TEXTE À LIRE -
Jordan (Francis Ng) est un glandeur. Il joue aux courses avec son meilleur ami. Cheveux rasés, éternellement vêtu d’un blouson orange, il se fait arrogant quand Judy lui annonce qu’il doit attendre qu’une place se libère. Il se fait passer pour M. Cheng (Simon Yam), un membre de triades.
Voilà comment se rencontrent Judy et Jordan, deux ratés de la vie qui n’attendent qu’une seule chose : en finir. Or, tout est affaire de hasard dans Juliet in love. Leur rencontre tout d’abord, puis ce qui va les rapprocher. Ce sera le bébé de M. Cheng qu’il a eu avec sa maîtresse, une Chinoise du continent. L’épouse de Cheng ne l’entend pas de cette oreille et plante un coup de couteau dans le bas ventre de son époux. La prochaine fois, ce sera entre les jambes dit-elle.
Cheng va à l’hôpital. Il y rencontre Judy venu prendre soin de son grand-père victime d’un accident de voiture. S’y trouve aussi Jordan blessé à la tête par un homme de main de Cheng (Lam Suet). Cheng demande au duo de dépressifs de s’occuper du bébé. Il a peur que sa femme le tue.
Wilson Yip n’a pas son pareil pour diriger ses acteurs. Les deux Ng sont bouleversants. Ils parviennent en quelques gestes, avec de simples regards à montrer tout le désespoir qu’ils vivent. Le bébé dont ils ont la charge n’est là que pour rappeler combien leur vie est vide. Mais ce désespoir passe dans Juliet in love par des petites touches d’humour grinçant.
Jamais le film ne tombe dans l’atermoiement, au contraire les mésaventures de nos deux anti-héros poussent vers un étrange sentiment de plénitude, comme si l’on savait que seule la mort les sauvera. L’idylle amorcée entre Judy et Jordan n’est qu’un leurre qu’en aucun cas Wilson Yip ne montre de manière fallacieuse.

EXERCICE PROPOSÉ - Recopiez mot pour mot, dans la critique du film Juliet in love, le passage qui s'ouvre sur les mots « Jordan (Francis Ng) » et se referme sur « les jambes dit-elle. ».

LISTE DES DONNÉES -
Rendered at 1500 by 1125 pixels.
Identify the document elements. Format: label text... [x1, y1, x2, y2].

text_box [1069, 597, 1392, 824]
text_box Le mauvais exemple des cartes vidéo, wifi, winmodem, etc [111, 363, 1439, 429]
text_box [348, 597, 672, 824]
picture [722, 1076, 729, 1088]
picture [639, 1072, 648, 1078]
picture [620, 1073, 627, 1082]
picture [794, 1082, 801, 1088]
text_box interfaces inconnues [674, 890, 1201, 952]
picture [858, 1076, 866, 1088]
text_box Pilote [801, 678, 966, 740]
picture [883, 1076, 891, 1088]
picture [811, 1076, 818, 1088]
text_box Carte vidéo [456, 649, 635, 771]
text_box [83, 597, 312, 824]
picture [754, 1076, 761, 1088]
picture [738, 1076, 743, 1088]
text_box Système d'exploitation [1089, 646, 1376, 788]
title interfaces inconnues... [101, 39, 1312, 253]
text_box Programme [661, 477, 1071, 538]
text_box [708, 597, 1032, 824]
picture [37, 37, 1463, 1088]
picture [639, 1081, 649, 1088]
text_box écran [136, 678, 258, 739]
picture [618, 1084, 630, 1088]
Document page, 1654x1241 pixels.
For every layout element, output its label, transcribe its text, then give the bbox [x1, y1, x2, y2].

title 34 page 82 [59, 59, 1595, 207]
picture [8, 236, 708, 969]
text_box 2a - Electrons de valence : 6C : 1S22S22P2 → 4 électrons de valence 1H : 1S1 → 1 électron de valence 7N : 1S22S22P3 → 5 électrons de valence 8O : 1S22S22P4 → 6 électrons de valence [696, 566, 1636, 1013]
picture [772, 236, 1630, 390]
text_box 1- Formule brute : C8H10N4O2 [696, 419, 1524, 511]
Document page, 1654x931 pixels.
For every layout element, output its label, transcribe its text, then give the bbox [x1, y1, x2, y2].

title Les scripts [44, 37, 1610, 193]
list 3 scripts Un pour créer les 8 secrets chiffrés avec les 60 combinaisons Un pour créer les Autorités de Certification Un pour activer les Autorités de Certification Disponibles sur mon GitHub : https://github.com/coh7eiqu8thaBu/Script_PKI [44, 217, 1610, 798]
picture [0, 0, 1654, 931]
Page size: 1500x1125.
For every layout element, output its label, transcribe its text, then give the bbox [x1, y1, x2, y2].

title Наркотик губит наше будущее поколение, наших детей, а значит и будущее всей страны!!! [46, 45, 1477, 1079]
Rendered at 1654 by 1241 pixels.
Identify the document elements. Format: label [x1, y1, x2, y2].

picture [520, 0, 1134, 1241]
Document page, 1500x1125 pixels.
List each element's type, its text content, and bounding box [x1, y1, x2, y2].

RÉPONSE CI-DESSOUS -
Jordan (Francis Ng) est un glandeur. Il joue aux courses avec son meilleur ami. Cheveux rasés, éternellement vêtu d’un blouson orange, il se fait arrogant quand Judy lui annonce qu’il doit attendre qu’une place se libère. Il se fait passer pour M. Cheng (Simon Yam), un membre de triades.
Voilà comment se rencontrent Judy et Jordan, deux ratés de la vie qui n’attendent qu’une seule chose : en finir. Or, tout est affaire de hasard dans Juliet in love. Leur rencontre tout d’abord, puis ce qui va les rapprocher. Ce sera le bébé de M. Cheng qu’il a eu avec sa maîtresse, une Chinoise du continent. L’épouse de Cheng ne l’entend pas de cette oreille et plante un coup de couteau dans le bas ventre de son époux. La prochaine fois, ce sera entre les jambes dit-elle.